Borough in Bergen County, New Jersey

Eastwood (June 6, 1894 – March 20, 1896) was a borough that existed for a brief period of time in Bergen County, New Jersey, United States. It was formed at the height of the "boroughitis" fever that led to the creation of 26 new municipalities in the county during 1894.

Eastwood was formed largely from a portion of Washington Township in what is now the southern half of present-day River Vale, with a small section of what is now Westwood and bits of Harrington Township, New Jersey that are now in Harrington Park and Old Tappan, with a center on the intersection of CR 53 and CR 110. As stated in History of Bergen County, New Jersey, "Eastwood caught the borough fever in March, 1894, and was organized as a borough, but in a short time it became tired of borough life and returned to Washington township from which it was set off." Eastwood's demise made it the only borough in Bergen County to be dissolved after its creation.

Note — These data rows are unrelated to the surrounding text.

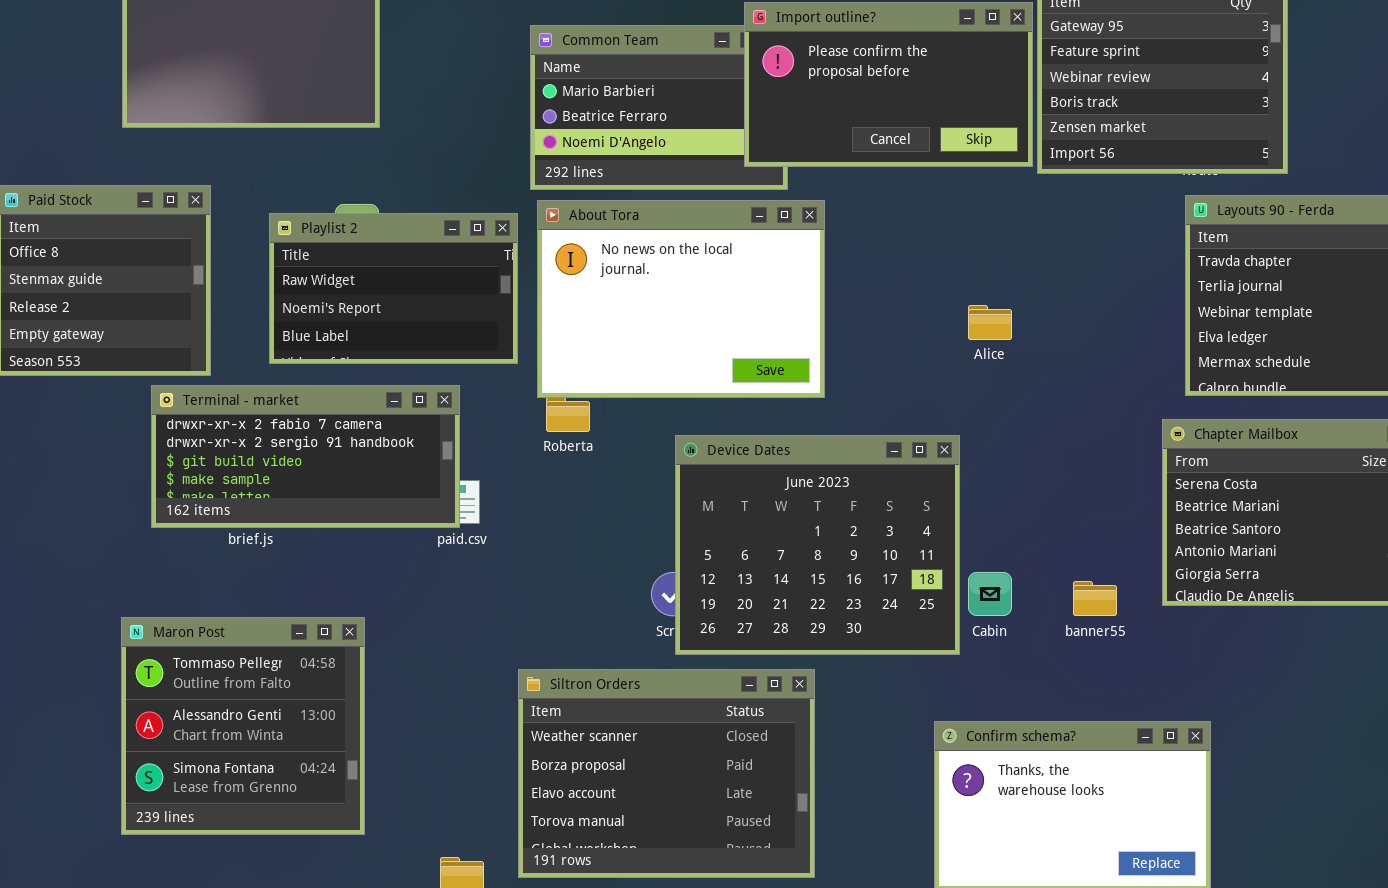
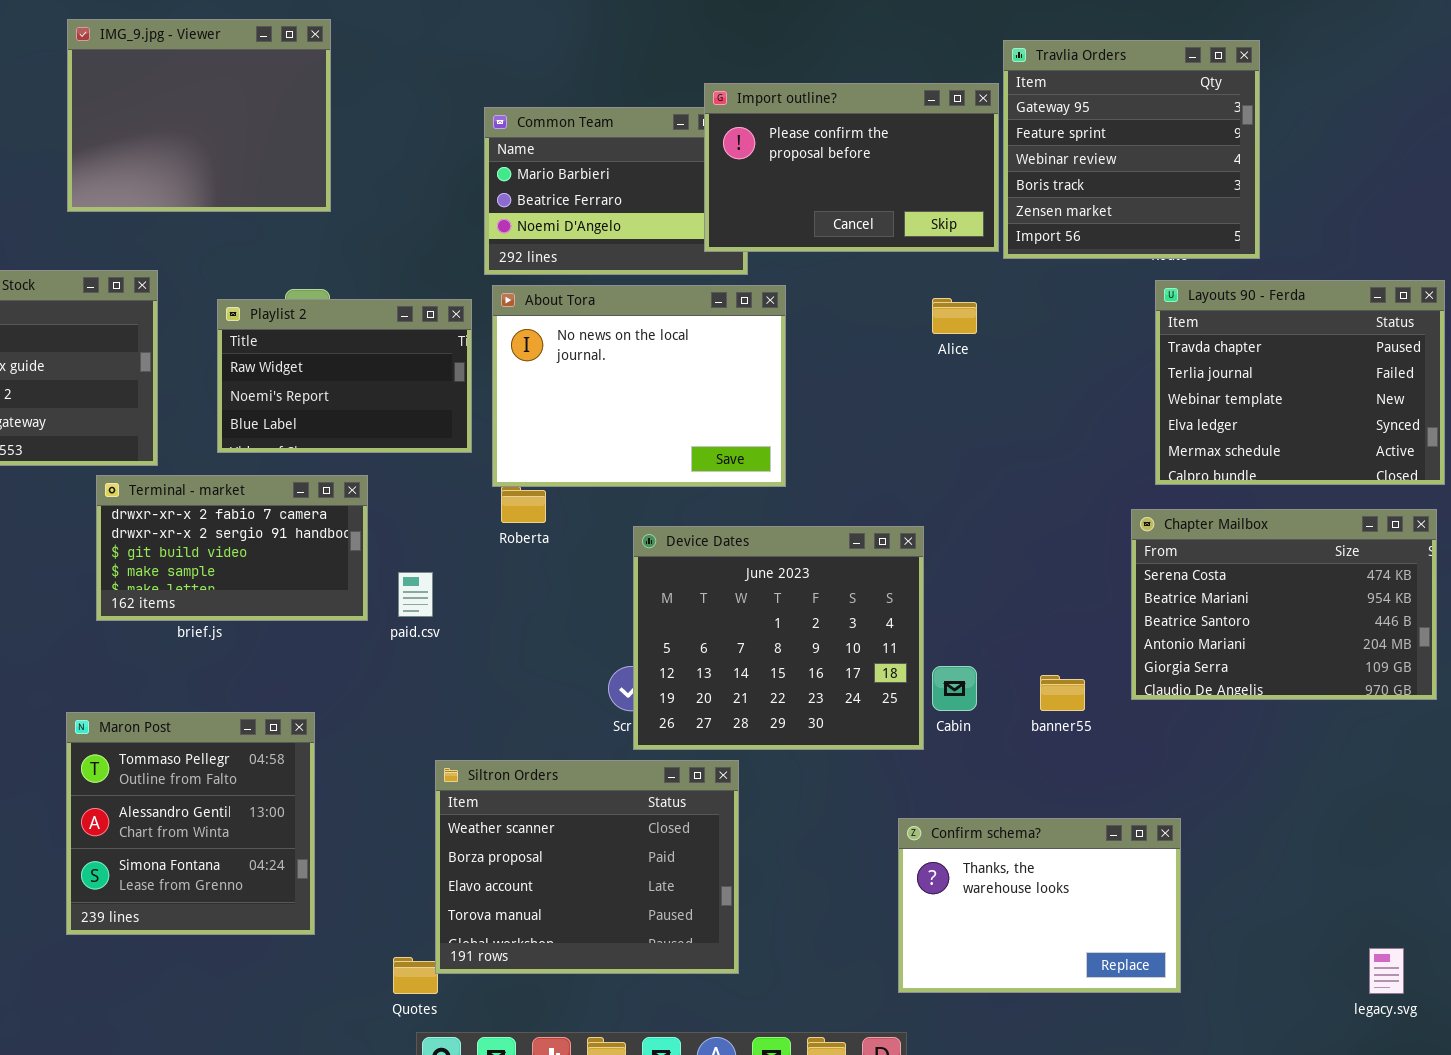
Alice: [968,305,1012,340] -> [932,298,977,334], moved
Terminal - market: [151,385,460,528] -> [96,475,368,621], resized
Siltron Orders: [518,669,815,878] -> [435,760,739,974], moved

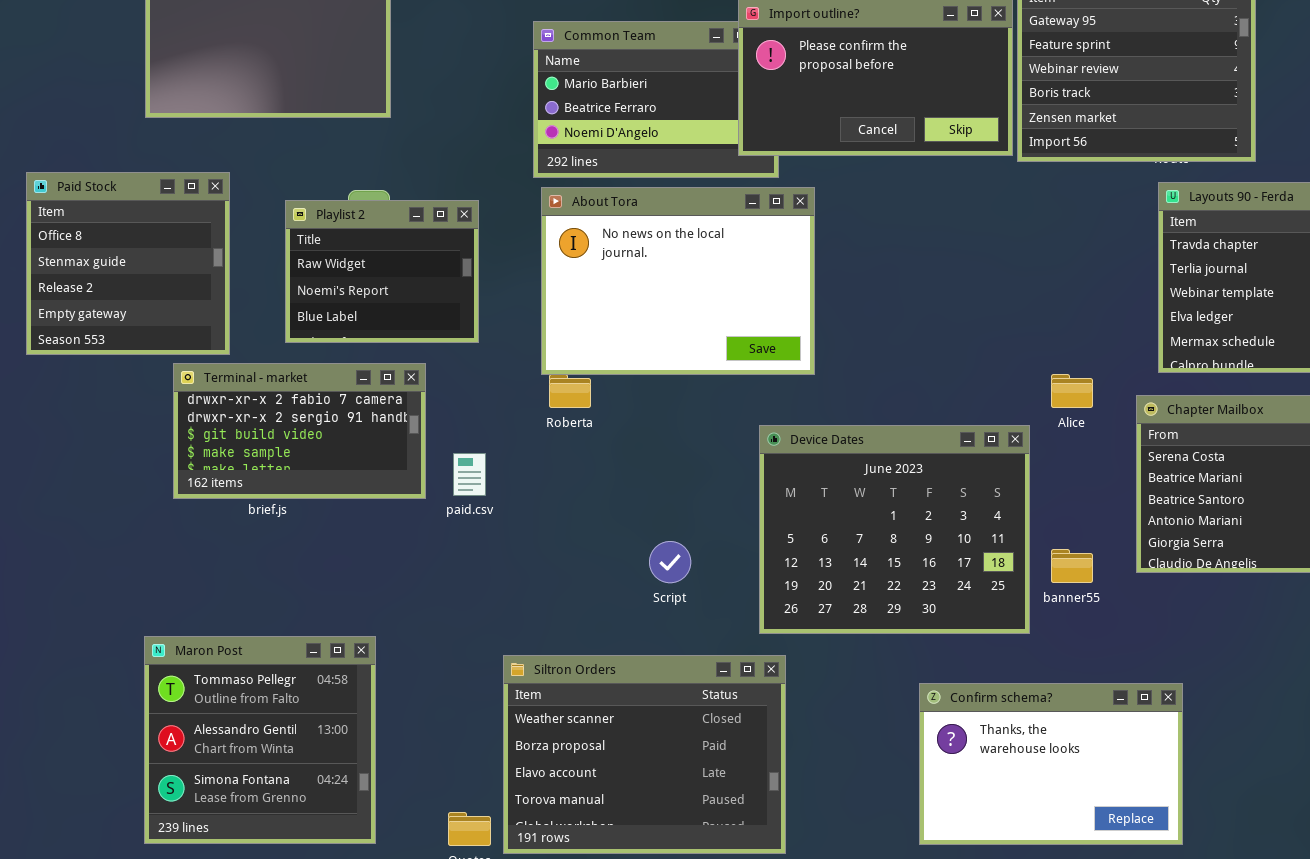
Alice: [932,298,977,334] -> [1051,374,1093,408], moved
Playlist 2: [217,299,472,453] -> [285,200,479,343], resized
Device Dates: [633,526,924,750] -> [759,425,1030,634], moved
Maron Post: [66,712,315,935] -> [144,636,376,844], moved
Siltron Orders: [435,760,739,974] -> [503,655,786,854], moved

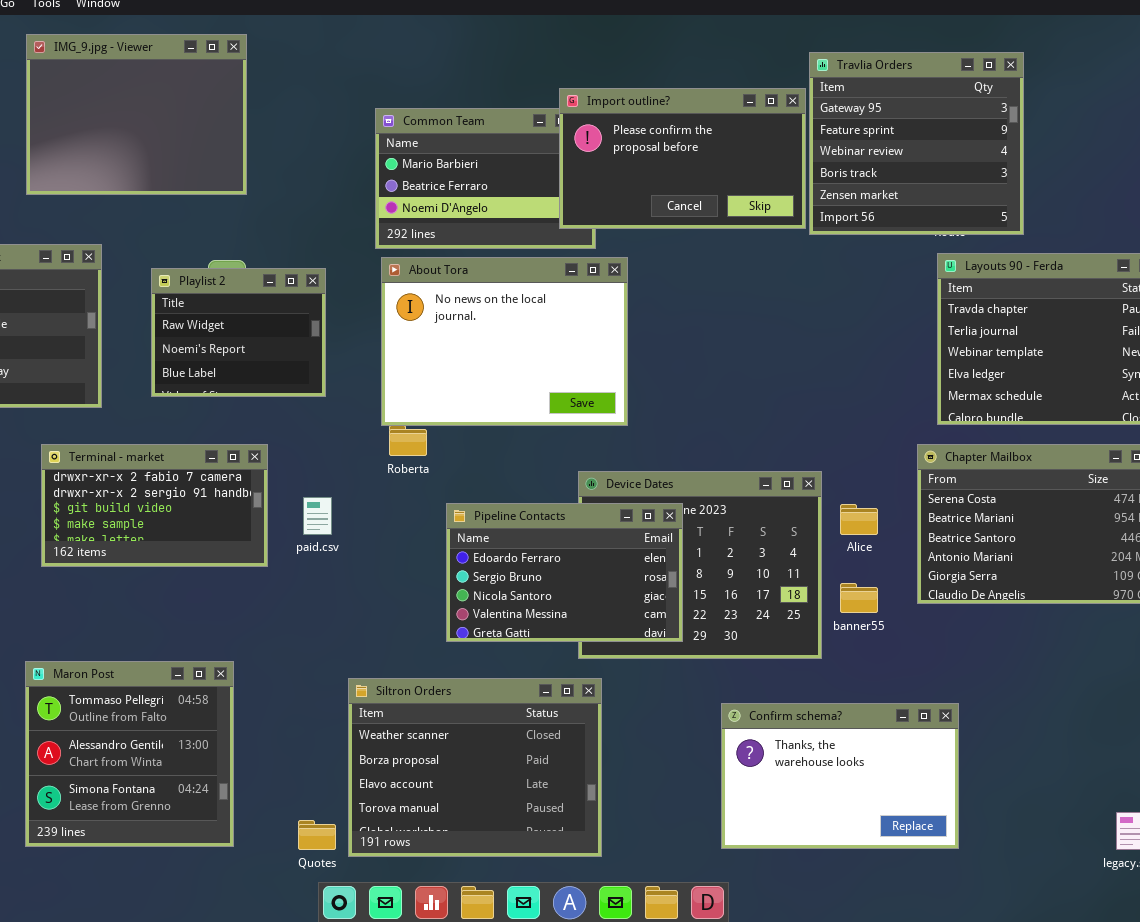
Terminal - market: [173,363,426,499] -> [41,444,268,567], moved
Alice: [1051,374,1093,408] -> [840,504,878,535], moved
Pipeline Contacts: none -> [446,503,683,642], opened

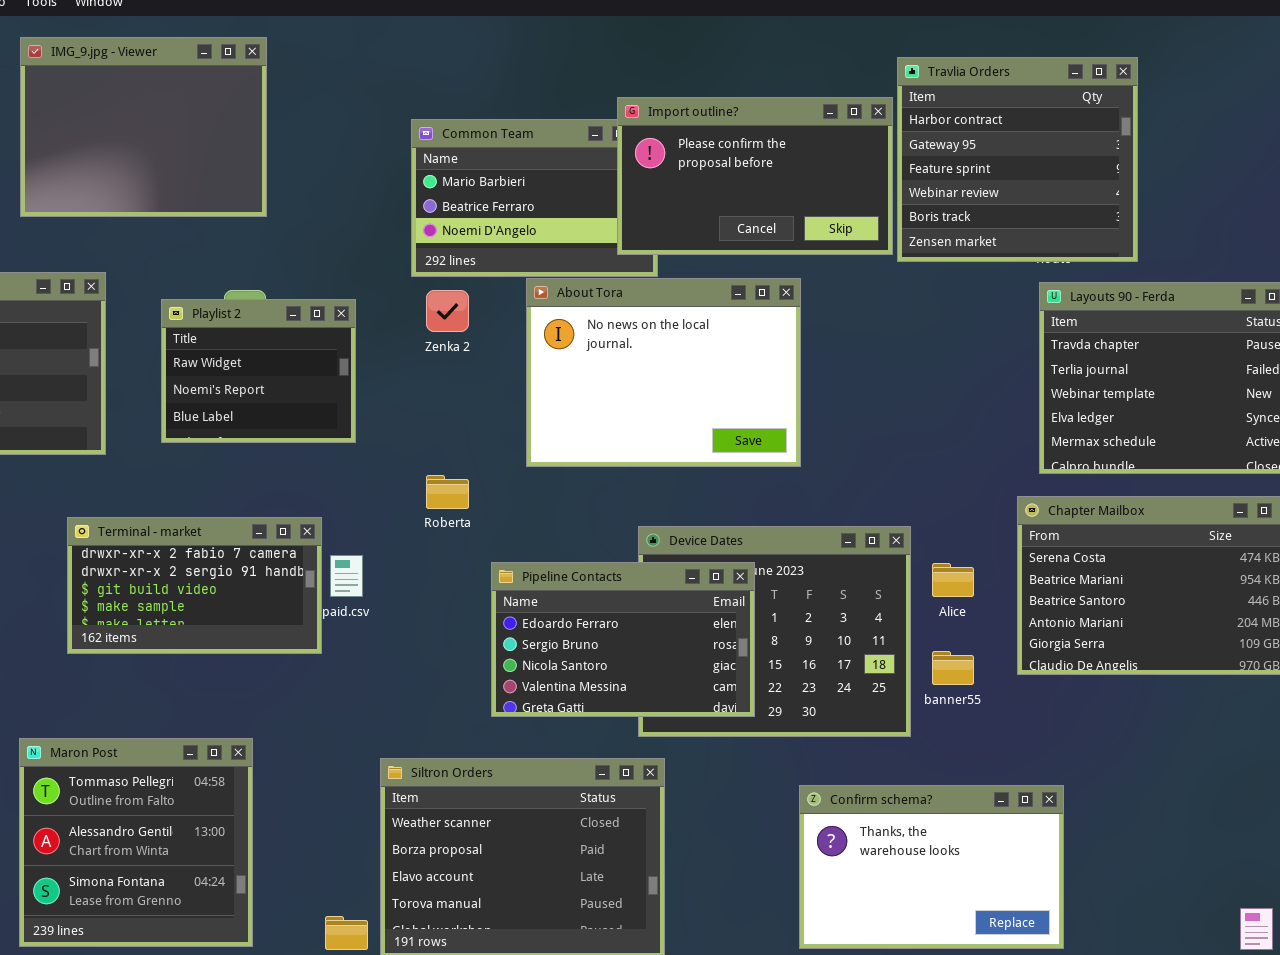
Travlia Orders: [809,52,1024,235] -> [897,57,1138,262], scrolled up 1 row
About Tora: [381,257,628,426] -> [526,278,801,467], moved
Terminal - market: [41,444,268,567] -> [67,517,322,654], moved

Old Tappan gained portions from Harrington Township circa 1896 of what had been Eastwood. When River Vale was incorporated in 1906, it included area that had been part of the Borough of Eastwood.

== Sources ==
- History of Bergen County, New Jersey, 1630–1923; by Westervelt, Frances A., 1858–1942.
- Municipal Incorporations of the State of New Jersey (according to Counties) prepared by the Division of Local Government, Department of the Treasury (New Jersey); December 1, 1958.